There is, however, a fly in the ointment. There are actually two Book 200s. In the late 1970s, Doubleday, one of Asimov’s main publishers, had managed to convince Asimov to write an autobiography, the first volume of which was scheduled to come out at a point where it might be Book 200. Houghton-Mifflin, Asimov’s other main publisher, wanted the honor of doing Book 200 since they’d done Book 100. Doubleday, for its part, figured that since Houghton-Mifflin got to do Book 100, they should get to do Book 200. The ensuing compromise was this tie for 200th place.

The other Book 200 is therefore In Memory Yet Green, the first volume of Asimov’s most complete autobiography. It is also the most important, since it covers his early years up to the point where he was teaching at Boston University and breaking from John W. Campbell’s tutelage.

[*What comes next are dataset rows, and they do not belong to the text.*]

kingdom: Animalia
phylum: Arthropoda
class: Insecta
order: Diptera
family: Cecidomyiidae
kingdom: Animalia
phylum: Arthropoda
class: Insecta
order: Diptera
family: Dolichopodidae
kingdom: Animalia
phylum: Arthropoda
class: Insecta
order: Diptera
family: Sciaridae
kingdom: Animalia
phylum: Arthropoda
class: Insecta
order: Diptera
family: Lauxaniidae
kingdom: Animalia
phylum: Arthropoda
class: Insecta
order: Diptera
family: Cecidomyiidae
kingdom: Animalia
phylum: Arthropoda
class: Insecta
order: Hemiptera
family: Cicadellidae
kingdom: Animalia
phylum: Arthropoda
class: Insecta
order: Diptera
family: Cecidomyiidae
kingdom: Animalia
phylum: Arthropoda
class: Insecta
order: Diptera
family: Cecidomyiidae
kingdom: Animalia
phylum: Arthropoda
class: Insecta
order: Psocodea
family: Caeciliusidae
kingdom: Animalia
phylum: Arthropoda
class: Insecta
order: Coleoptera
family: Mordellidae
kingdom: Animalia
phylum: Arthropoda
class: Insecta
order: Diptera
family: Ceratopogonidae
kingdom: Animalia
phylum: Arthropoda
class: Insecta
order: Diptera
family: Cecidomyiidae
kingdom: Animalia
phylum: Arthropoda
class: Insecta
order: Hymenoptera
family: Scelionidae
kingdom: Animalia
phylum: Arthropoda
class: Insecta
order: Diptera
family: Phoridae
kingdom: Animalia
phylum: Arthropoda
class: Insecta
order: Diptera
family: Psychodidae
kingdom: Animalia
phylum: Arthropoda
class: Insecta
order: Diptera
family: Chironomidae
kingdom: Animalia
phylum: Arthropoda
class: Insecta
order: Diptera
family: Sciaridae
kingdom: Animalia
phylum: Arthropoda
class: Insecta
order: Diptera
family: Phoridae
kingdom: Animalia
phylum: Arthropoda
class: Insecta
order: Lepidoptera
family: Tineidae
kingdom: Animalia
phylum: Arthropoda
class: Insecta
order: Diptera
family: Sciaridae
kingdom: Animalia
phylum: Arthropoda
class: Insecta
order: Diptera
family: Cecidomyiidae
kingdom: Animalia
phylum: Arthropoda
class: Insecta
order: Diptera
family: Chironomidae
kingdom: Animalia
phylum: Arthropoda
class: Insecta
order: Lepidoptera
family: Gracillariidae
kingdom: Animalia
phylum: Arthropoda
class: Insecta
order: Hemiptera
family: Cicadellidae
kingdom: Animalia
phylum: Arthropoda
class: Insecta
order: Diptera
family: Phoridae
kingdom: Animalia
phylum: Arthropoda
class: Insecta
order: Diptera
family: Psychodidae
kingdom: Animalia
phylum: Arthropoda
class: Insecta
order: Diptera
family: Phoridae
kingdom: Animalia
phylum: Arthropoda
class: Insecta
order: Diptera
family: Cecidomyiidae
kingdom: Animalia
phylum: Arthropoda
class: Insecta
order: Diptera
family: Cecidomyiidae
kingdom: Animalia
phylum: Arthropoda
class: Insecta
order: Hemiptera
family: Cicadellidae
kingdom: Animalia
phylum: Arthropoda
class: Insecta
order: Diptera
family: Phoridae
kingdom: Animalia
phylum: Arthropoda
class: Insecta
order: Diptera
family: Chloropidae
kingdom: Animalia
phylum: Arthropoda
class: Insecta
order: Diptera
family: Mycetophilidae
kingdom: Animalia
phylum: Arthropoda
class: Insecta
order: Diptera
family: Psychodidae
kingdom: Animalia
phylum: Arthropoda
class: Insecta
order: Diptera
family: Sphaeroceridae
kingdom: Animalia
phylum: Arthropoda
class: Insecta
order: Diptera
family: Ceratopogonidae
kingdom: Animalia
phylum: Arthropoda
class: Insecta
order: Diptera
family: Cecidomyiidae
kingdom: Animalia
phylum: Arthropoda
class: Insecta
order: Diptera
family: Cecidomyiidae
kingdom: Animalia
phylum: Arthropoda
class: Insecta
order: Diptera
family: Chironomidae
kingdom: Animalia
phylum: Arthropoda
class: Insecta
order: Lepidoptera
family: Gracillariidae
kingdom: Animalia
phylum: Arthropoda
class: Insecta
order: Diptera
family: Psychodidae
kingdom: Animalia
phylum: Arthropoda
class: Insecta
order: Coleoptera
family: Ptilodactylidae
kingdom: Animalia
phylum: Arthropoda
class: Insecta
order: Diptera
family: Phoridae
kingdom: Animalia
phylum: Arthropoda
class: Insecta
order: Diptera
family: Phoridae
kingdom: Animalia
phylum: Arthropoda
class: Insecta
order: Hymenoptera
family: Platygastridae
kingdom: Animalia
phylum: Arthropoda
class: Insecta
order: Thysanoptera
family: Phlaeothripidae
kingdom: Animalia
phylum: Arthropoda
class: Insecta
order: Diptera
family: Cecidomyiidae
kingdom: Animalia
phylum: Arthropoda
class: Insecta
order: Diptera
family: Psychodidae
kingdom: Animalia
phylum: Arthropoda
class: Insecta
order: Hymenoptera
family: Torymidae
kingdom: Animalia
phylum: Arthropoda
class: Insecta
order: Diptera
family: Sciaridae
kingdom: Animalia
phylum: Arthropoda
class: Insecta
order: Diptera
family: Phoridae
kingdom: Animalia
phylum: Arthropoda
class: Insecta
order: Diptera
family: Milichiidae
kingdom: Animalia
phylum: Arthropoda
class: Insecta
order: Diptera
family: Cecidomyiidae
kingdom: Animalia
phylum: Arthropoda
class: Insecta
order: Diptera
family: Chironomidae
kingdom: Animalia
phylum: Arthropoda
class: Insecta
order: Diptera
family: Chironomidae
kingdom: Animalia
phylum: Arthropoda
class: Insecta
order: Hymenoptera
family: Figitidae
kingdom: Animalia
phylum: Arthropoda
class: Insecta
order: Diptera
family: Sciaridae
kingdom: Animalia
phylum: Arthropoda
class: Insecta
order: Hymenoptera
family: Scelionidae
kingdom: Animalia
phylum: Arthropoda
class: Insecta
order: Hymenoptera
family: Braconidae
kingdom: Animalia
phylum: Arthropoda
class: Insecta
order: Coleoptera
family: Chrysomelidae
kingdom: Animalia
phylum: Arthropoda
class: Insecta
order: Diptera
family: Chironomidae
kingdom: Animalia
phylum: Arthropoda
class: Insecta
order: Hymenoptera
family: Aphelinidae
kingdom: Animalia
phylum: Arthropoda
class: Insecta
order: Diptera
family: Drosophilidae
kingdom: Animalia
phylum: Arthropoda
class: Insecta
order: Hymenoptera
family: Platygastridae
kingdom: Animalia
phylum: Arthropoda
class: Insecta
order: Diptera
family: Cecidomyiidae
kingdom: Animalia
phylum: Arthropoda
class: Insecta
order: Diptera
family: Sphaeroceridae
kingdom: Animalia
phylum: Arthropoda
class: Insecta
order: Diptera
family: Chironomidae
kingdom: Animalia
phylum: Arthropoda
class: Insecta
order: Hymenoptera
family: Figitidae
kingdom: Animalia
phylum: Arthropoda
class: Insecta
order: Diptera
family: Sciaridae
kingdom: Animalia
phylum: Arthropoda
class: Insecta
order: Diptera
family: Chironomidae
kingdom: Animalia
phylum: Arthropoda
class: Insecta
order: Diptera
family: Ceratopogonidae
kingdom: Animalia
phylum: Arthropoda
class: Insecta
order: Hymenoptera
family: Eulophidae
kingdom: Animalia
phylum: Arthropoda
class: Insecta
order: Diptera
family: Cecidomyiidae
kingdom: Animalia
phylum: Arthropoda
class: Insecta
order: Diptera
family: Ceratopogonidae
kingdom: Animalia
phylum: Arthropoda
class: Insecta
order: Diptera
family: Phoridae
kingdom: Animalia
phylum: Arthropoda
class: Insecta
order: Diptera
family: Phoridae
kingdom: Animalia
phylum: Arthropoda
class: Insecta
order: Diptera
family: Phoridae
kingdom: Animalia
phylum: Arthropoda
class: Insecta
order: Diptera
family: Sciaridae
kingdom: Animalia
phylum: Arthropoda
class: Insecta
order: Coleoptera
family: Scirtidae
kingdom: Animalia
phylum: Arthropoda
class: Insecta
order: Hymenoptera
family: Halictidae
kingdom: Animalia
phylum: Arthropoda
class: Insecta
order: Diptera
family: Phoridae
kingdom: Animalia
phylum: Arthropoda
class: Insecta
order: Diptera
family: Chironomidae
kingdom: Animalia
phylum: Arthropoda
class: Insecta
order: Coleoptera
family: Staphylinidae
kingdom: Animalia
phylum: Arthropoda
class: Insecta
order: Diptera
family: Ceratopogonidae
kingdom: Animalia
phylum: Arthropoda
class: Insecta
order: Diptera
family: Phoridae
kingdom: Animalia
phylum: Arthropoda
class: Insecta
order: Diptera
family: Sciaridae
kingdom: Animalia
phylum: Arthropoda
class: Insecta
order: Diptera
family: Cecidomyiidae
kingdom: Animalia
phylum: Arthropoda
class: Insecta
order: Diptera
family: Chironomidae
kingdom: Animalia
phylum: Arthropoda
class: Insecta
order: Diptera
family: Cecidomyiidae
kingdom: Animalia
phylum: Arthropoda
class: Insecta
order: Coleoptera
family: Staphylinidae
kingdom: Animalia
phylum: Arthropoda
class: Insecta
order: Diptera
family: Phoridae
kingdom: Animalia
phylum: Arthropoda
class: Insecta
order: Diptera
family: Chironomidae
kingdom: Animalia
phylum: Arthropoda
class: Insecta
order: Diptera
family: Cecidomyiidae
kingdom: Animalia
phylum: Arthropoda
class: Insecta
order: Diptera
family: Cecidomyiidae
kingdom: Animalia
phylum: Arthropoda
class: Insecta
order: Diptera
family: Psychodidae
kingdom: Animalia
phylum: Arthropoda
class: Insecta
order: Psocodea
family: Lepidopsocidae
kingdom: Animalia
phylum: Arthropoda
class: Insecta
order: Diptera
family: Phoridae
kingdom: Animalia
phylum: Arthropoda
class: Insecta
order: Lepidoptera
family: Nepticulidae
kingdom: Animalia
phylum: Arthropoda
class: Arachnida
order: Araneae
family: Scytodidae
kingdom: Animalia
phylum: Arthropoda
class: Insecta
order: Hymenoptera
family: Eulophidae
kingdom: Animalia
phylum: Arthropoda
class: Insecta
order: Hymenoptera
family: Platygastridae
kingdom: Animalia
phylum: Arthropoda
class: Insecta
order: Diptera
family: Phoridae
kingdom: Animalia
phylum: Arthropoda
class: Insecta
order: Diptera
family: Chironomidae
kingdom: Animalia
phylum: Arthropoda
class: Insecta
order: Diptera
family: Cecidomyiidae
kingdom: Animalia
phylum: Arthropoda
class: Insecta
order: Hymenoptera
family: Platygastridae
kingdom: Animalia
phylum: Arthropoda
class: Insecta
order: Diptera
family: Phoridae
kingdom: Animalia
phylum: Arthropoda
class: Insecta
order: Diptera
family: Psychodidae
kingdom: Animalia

So which of the two should one read? I would argue for Opus 100, because it’s a lot more fun. It also has a special place in my heart. The first piece of fan mail I wrote to Asimov was in early 1974. I asked him all kinds of questions about his life, and his response was, “Tell you what. I have written two autobiographical books OPUS 100 and THE EARLY ASIMOV. In three months a third one is coming out BEFORE THE GOLDEN AGE. You read those books (after all, you’re the president of a fan club) and then if you have any questions left over, you can ask them. (But I may not answer.)”

I’m sure that was his standard response to obnoxious twerps like me. If I’d asked him the same question five years later, he would have pointed me to In Memory Yet Green. Still, the fact that Asimov with his own fingers working away on his own typewriter recommended Opus 100 gives it a special place in my heart that is firmly a part of my own “golden age.”

One more note: Steven Cooper has recently finished an exhaustive—and I mean exhaustive—Asimov bibliography. It’s to be found at http://stevenac.net/asimov/Bibliography.htm. It is an incredible piece of work, beautifully and clearly laid out. I’ll add a link to the main review site, but meanwhile, please, do yourself a favor on Asimov’s centenary and give it a look. (And he agrees with me that given Asimov’s generous algorithm for counting books, he ended up over 500.)

Happy 100th birthday, Dr. A., and thank you ever so much for decades of entertainment and enlightenment.